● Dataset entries
—————

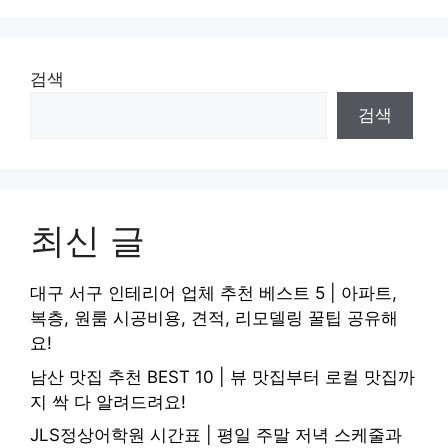
검색
검색
최신 글
대구 서구 인테리어 업체 추천 베스트 5 | 아파트,
복층, 원룸 시공비용, 견적, 리모델링 꿀팁 공유해
요!
남산 맛집 추천 BEST 10 | 뷰 맛집부터 로컬 맛집까
지 싹 다 알려드려요!
JLS정상어학원 시간표 | 평일 주말 저녁 스케줄과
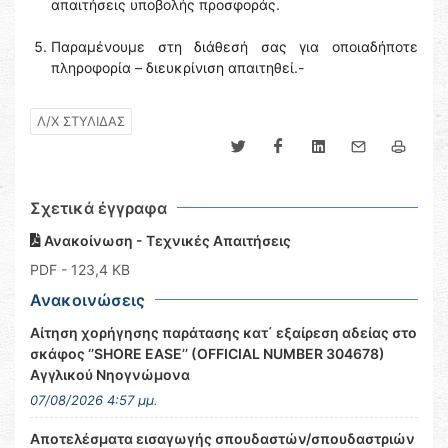
απαιτήσεις υποβολής προσφοράς.
Παραμένουμε στη διάθεσή σας για οποιαδήποτε
πληροφορία – διευκρίνιση απαιτηθεί.-
Λ/Χ ΣΤΥΛΙΔΑΣ
Σχετικά έγγραφα
Ανακοίνωση - Τεχνικές Απαιτήσεις
PDF
- 123,4 KB
Ανακοινώσεις
Αίτηση χορήγησης παράτασης κατ΄ εξαίρεση αδείας στο
σκάφος ‘’SHORE EASE’’ (OFFICIAL NUMBER 304678)
Αγγλικού Νηογνώμονα
07/08/2026 4:57 μμ.
Αποτελέσματα εισαγωγής σπουδαστών/σπουδαστριών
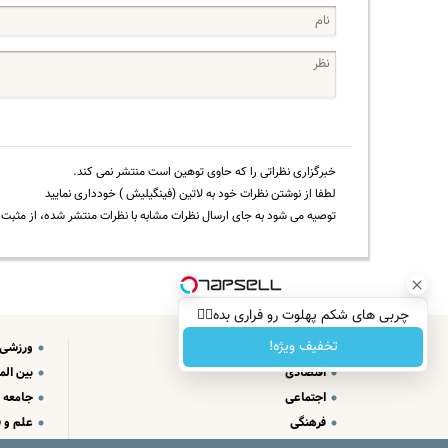
خبرگزاری نظراتی را که حاوی توهین است منتشر نمی کند.
لطفا از نوشتن نظرات خود به لاتین (فینگیلیش ) خودداری نمایید
توصیه می شود به جای ارسال نظرات مشابه با نظرات منتشر شده، از مثبت و
چربی های شکم پهلوت رو فراری بده👌🏻
تخفیف ویژه!
سیاسی
ورزشی
اقتصادی
بین الم
اجتماعی
جامعه
فرهنگی
علم و ف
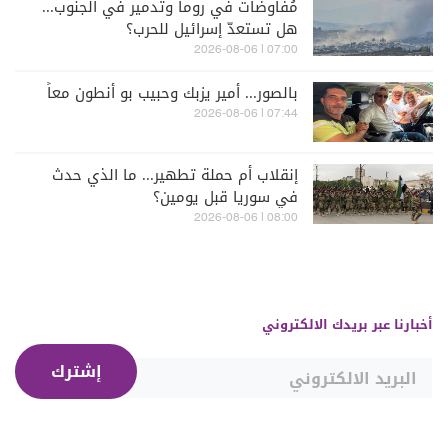
مُفاوضات في روما وتدمير في الجنوب...
هل تستعدّ إسرائيل للحرب؟
07:00 | 2026-08-06
بالصور... أمير يزبك وحبيب بو أنطون معاً
07:44 | 2026-08-06
إنقلاب أم حملة تطهير... ما الذي حدث
في سوريا قبل يومين؟
08:00 | 2026-08-06
أخبارنا عبر بريدك الالكتروني
إشترك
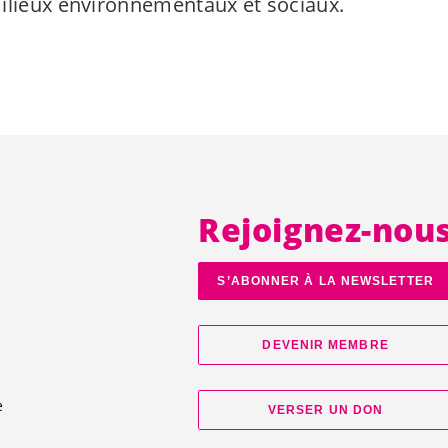
ilieux environnementaux et sociaux.
Rejoignez-nou
S’ABONNER À LA NEWSLETTER
DEVENIR MEMBRE
e
VERSER UN DON
d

—————

● EXERCISE INSTRUCTIONS
Write out every line of the data that holds the word "منتشر".

● OUTPUT
خبرگزاری نظراتی را که حاوی توهین است منتشر نمی کند.
توصیه می شود به جای ارسال نظرات مشابه با نظرات منتشر شده، از مثبت و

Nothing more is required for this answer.